Hace unos 40.000 años, los neandertales, que habían vivido durante cientos de miles de años en la parte occidental del continente euroasiático, dieron paso al Homo sapiens, llegado de África. Esta sustitución poblacional no fue repentina, y las dos especies coexistieron durante algunos milenios.
Gracias a la secuenciación del genoma y a los análisis comparativos, se ha podido establecer que neandertales y sapiens tuvieron descendencia conjunta y que estos cruces fueron a veces fructíferos evolutivamente, lo que se traduce en la presencia de aproximadamente un 2% de ADN de origen neandertal en los euroasiáticos actuales. Sin embargo, este porcentaje varía ligeramente según las regiones de Eurasia, ya que el ADN de los neandertales es algo más abundante en los genomas de las poblaciones asiáticas que en los de las poblaciones europeas.
Una hipótesis para explicar esta diferencia es que la selección natural no habría tenido el mismo efecto sobre los genes de origen neandertal en las poblaciones asiáticas que en las europeas.
El equipo de Mathias Currat, de la Universidad de Ginebra en Suiza, está trabajando en otra hipótesis. En una investigación anterior, basada en simulaciones por ordenador, los resultados sugirieron que tales diferencias podrían explicarse por los flujos migratorios: cuando una población inmigrante se hibrida con una población local, en su zona de cohabitación, la proporción de ADN de la población local tiende a aumentar con la distancia desde el punto de partida de la población inmigrante.
En el caso del sapiens y el neandertal, la hipótesis que se ha venido aceptando es que cuanto mayor es la distancia de un sitio a África, punto de origen del Homo sapiens, mayor es la proporción de ADN procedente del neandertal, cuya población estuvo ubicada principalmente en Europa.

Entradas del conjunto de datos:
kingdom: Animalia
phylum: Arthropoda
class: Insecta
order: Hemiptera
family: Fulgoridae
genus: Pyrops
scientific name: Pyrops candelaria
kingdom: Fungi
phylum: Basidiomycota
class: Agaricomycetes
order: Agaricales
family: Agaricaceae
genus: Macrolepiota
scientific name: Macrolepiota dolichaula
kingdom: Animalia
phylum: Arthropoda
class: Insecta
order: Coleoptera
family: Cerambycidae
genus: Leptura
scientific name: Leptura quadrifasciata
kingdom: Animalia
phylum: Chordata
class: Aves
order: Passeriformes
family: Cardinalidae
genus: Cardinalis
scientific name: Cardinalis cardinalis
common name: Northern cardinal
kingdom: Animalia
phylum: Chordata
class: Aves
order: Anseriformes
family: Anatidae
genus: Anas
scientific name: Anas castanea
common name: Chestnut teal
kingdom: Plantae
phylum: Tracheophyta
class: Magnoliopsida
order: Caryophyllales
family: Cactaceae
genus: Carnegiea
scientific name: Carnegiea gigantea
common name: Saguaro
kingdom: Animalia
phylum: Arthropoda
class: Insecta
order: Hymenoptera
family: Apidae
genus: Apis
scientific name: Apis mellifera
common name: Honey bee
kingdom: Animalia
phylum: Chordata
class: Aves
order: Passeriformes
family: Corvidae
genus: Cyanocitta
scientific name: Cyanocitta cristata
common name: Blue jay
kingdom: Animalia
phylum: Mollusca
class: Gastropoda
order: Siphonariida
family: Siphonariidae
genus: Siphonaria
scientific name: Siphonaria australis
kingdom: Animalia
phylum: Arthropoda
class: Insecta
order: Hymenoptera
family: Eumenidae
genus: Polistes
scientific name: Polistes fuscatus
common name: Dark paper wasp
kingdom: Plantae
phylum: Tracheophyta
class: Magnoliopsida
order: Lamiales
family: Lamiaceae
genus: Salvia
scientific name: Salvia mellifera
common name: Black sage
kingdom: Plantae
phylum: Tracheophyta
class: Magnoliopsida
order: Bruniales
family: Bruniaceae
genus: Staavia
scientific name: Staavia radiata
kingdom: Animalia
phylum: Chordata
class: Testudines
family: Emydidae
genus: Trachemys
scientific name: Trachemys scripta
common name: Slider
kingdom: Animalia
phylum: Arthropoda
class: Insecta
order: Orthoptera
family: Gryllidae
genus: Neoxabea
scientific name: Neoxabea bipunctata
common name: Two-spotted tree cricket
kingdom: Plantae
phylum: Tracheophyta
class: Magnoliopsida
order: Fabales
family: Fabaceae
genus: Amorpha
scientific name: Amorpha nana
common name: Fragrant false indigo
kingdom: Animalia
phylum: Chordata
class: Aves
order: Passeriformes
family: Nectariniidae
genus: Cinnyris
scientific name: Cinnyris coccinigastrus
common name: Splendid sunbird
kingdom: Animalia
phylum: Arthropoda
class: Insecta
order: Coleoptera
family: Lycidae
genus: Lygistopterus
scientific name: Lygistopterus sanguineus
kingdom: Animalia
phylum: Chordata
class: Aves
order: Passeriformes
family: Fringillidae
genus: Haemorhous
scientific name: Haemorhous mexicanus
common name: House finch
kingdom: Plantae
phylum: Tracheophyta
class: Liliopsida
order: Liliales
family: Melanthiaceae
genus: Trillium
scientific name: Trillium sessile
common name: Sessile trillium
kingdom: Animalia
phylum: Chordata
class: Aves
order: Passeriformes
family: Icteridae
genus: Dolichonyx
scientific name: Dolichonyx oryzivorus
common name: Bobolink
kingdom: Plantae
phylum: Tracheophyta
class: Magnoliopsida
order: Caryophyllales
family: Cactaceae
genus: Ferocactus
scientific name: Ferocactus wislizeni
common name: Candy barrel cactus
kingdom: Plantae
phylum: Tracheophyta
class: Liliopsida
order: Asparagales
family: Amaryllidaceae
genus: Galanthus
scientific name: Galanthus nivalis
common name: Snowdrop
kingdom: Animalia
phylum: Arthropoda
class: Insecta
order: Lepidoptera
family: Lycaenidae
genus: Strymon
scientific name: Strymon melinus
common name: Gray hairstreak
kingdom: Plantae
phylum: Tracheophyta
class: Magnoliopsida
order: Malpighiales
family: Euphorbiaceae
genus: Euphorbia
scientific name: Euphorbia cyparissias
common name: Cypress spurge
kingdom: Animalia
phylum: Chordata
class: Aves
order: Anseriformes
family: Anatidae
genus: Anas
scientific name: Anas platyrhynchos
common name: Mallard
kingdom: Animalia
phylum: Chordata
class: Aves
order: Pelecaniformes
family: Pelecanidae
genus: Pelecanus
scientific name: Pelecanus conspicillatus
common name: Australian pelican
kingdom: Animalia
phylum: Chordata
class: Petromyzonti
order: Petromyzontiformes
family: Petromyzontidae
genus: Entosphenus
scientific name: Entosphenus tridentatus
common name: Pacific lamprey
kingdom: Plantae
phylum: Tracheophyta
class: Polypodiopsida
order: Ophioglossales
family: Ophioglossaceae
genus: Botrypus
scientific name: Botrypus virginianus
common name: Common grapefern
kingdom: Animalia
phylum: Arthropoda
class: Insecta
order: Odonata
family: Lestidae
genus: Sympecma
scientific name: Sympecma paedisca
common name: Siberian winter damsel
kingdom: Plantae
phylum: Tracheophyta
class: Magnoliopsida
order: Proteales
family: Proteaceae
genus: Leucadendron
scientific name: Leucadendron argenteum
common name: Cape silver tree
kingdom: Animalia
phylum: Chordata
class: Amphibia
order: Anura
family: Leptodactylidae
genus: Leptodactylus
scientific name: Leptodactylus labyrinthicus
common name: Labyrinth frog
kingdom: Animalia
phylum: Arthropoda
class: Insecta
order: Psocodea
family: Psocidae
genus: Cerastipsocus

### PARTES DEL EJERCICIO
a – Transcribe del texto sobre los neandertales el fragmento que empieza con «Gracias a la» y sigue hasta «las poblaciones europeas.».
b – Según el texto sobre los neandertales, ¿qué porcentaje aproximado de ADN de origen neandertal tienen los euroasiáticos actuales?
El material no guarda relación con el texto sobre los neandertales.

### RESPUESTAS
a –
Gracias a la secuenciación del genoma y a los análisis comparativos, se ha podido establecer que neandertales y sapiens tuvieron descendencia conjunta y que estos cruces fueron a veces fructíferos evolutivamente, lo que se traduce en la presencia de aproximadamente un 2% de ADN de origen neandertal en los euroasiáticos actuales. Sin embargo, este porcentaje varía ligeramente según las regiones de Eurasia, ya que el ADN de los neandertales es algo más abundante en los genomas de las poblaciones asiáticas que en los de las poblaciones europeas.

b – Aproximadamente un 2%.